The Student Health Center closure: A shaky transition

At the Student Health Center patients received the same care as any other doctor’s office for free or low cost.

Weber State University’s student senate meeting on April 10 revolved around the closure of the Student Health Center. This followed the April 3 announcement that the Ogden Clinic location on Harrison Boulevard is set to take on the duties of WSU student healthcare.

Daniel Kilcrease, executive director of Student Auxiliaries, returned to answer any questions and concerns that those attending the meeting had about the changes. Kilcrease said that, until further notice, he would serve as WSU’s liaison to Ogden Clinic, promising he would be available to properly address student concerns about the switch.

“I want to say, I welcomed your questions last week, I welcome your questions this week, and I talked to some of the senators and students after the meeting,” Kilcrease said.

Kilcrease said his door is always open to students who have concerns about student healthcare at Ogden Clinic.

One concern brought up was the loss of pharmaceutical support for WSU students, something that was previously provided by the SHC to a limited extent through its small pharmacy.

“When we entered into the RFP [request for proposal] process back in fall semester, we did not put pharmaceutical services as part of the RFP,” Kilcrease said.
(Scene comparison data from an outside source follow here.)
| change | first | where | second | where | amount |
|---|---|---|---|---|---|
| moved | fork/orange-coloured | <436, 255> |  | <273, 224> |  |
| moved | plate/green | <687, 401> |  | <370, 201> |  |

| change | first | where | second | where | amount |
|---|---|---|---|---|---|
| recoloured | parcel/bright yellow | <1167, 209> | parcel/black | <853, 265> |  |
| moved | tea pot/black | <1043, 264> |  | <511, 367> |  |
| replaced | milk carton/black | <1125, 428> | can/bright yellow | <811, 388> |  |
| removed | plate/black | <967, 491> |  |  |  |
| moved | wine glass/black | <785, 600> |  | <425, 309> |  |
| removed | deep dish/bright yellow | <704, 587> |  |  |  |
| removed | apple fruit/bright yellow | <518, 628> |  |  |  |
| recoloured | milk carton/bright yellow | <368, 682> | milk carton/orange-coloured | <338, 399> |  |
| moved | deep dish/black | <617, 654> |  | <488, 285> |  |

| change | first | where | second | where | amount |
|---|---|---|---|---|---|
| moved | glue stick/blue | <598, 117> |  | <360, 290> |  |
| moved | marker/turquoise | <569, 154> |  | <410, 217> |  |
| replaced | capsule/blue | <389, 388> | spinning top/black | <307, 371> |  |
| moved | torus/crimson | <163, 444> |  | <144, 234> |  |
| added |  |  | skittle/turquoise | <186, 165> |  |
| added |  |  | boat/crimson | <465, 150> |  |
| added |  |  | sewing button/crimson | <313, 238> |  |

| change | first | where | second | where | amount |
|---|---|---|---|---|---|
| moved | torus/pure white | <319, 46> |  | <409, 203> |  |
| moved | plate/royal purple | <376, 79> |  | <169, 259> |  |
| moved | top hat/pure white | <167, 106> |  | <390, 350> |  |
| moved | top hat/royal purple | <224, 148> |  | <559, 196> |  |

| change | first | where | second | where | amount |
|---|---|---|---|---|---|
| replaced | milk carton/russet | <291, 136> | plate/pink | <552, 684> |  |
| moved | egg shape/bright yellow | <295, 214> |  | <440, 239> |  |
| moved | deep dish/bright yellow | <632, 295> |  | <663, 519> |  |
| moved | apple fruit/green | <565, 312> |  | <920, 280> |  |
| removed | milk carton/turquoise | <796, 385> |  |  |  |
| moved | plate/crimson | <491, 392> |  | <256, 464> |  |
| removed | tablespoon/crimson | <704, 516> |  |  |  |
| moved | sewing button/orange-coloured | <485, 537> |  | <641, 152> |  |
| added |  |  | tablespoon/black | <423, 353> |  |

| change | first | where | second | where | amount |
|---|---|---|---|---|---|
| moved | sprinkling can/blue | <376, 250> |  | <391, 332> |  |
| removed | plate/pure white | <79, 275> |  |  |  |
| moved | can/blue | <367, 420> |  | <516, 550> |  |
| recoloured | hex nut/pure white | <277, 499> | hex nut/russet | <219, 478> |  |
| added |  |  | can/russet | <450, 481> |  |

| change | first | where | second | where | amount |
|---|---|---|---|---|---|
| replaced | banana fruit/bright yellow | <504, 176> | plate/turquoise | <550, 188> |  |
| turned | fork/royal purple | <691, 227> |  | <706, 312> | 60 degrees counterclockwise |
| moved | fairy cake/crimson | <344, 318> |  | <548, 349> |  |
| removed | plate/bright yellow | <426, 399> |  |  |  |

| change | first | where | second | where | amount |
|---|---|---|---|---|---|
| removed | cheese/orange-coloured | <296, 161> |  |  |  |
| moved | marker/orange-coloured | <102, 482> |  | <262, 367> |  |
Honors Senator Daniela Salcido Benavides was the first person at the meeting to speak after the room was opened up for questions and comments. Salcido Benavides said she recently had a negative experience at Ogden Clinic. She arrived at Ogden Clinic’s urgent care on April 7 at 4 p.m. and wasn’t seen until over four hours later at 8:30 p.m. Salcido Benavides said she had been told the wait would be 25 minutes.

Salcido Benavides said the staff didn’t appear to be fully aware of how to handle WSU students. After being asked for her ID, Salcido Benavides said she presented her WSU ID and was told by the staff that they also needed to see her driver’s license. This made her wonder how DACA and undocumented students would be treated at Ogden Clinic.

Salcido Benavides characterized her experience with Ogden Clinic as a WSU student as “disappointing,” citing a lack of inclusivity and the impression that staff at Ogden Clinic were not aware of any special accommodations for WSU students. Kilcrease said he would follow up with Ogden Clinic about Salcido Benavides’ concerns.

Kilcrease said the decision for the switch was primarily motivated by the chance to improve student healthcare services, highlighting that Ogden Clinic has longer hours and is open during fall and spring break and between semesters.

Another motivation behind the switch was to save money in order to pay for faculty raises. Kilcrease cited the tuition freeze passed by Gov. Spencer Cox in 2022 and demands from the Utah Legislature to increase faculty pay as the reason why cuts had to be made.

According to the email sent out to all WSU students announcing the change in student health services, the new contract service with Ogden Clinic saves 47% in student fees.

Kilcrease said the cut costs from student fees will go to budget cuts due to decreased enrollment and to pay raises for faculty, and won’t be reflected as a decrease in the amount that WSU students will pay in student fees next year.

Several student senators expressed frustrations over the lack of transparency and student involvement in the switch to Ogden Clinic.